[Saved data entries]
--*--
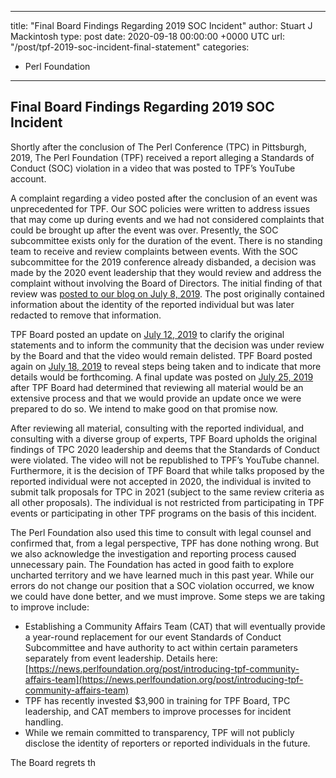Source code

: 
---
title: "Final Board Findings Regarding 2019 SOC Incident"
author: Stuart J Mackintosh
type: post
date: 2020-09-18 00:00:00 +0000 UTC
url: "/post/tpf-2019-soc-incident-final-statement"
categories:
 - Perl Foundation

---

## Final Board Findings Regarding 2019 SOC Incident

Shortly after the conclusion of The Perl Conference (TPC) in Pittsburgh, 2019, The Perl Foundation (TPF) received a report alleging a Standards of Conduct (SOC) violation in a video that was posted to TPF’s YouTube account.

A complaint regarding a video posted after the conclusion of an event was unprecedented for TPF. Our SOC policies were written to address issues that may come up during events and we had not considered complaints that could be brought up after the event was over. Presently, the SOC subcommittee exists only for the duration of the event. There is no standing team to receive and review complaints between events. With the SOC subcommittee for the 2019 conference already disbanded, a decision was made by the 2020 event leadership that they would review and address the complaint without involving the Board of Directors. The initial finding of that review was [posted to our blog on July 8, 2019](https://news.perlfoundation.org/post/soc_incident_2019). The post originally contained information about the identity of the reported individual but was later redacted to remove that information.

TPF Board posted an update on [July 12, 2019](https://news.perlfoundation.org/post/clarification_on_2019_perl_con) to clarify the original statements and to inform the community that the decision was under review by the Board and that the video would remain delisted. TPF Board posted again on [July 18, 2019](https://news.perlfoundation.org/post/board_response_to_soc_incident) to reveal steps being taken and to indicate that more details would be forthcoming. A final update was posted on [July 25, 2019](https://news.perlfoundation.org/post/board_update_to_soc_incident) after TPF Board had determined that reviewing all material would be an extensive process and that we would provide an update once we were prepared to do so. We intend to make good on that promise now.

After reviewing all material, consulting with the reported individual, and consulting with a diverse group of experts, TPF Board upholds the original findings of TPC 2020 leadership and deems that the Standards of Conduct were violated. The video will not be republished to TPF’s YouTube channel. Furthermore, it is the decision of TPF Board that while talks proposed by the reported individual were not accepted in 2020, the individual is invited to submit talk proposals for TPC in 2021 (subject to the same review criteria as all other proposals). The individual is not restricted from participating in TPF events or participating in other TPF programs on the basis of this incident.

The Perl Foundation also used this time to consult with legal counsel and confirmed that, from a legal perspective, TPF has done nothing wrong. But we also acknowledge the investigation and reporting process caused unnecessary pain. The Foundation has acted in good faith to explore uncharted territory and we have learned much in this past year. While our errors do not change our position that a SOC violation occurred, we know we could have done better, and we must improve. Some steps we are taking to improve include:

- Establishing a Community Affairs Team (CAT) that will eventually provide a year-round replacement for our event Standards of Conduct Subcommittee and have authority to act within certain parameters separately from event leadership. Details here: [https://news.perlfoundation.org/post/introducing-tpf-community-affairs-team](https://news.perlfoundation.org/post/introducing-tpf-community-affairs-team)
- TPF has recently invested $3,900 in training for TPF Board, TPC leadership, and CAT members to improve processes for incident handling.
- While we remain committed to transparency, TPF will not publicly disclose the identity of reporters or reported individuals in the future.

The Board regrets th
--*--
Assignment:
Across all the records above, find each line with "violation" in it and copy it.

Response below:
Shortly after the conclusion of The Perl Conference (TPC) in Pittsburgh, 2019, The Perl Foundation (TPF) received a report alleging a Standards of Conduct (SOC) violation in a video that was posted to TPF’s YouTube account.
The Perl Foundation also used this time to consult with legal counsel and confirmed that, from a legal perspective, TPF has done nothing wrong. But we also acknowledge the investigation and reporting process caused unnecessary pain. The Foundation has acted in good faith to explore uncharted territory and we have learned much in this past year. While our errors do not change our position that a SOC violation occurred, we know we could have done better, and we must improve. Some steps we are taking to improve include:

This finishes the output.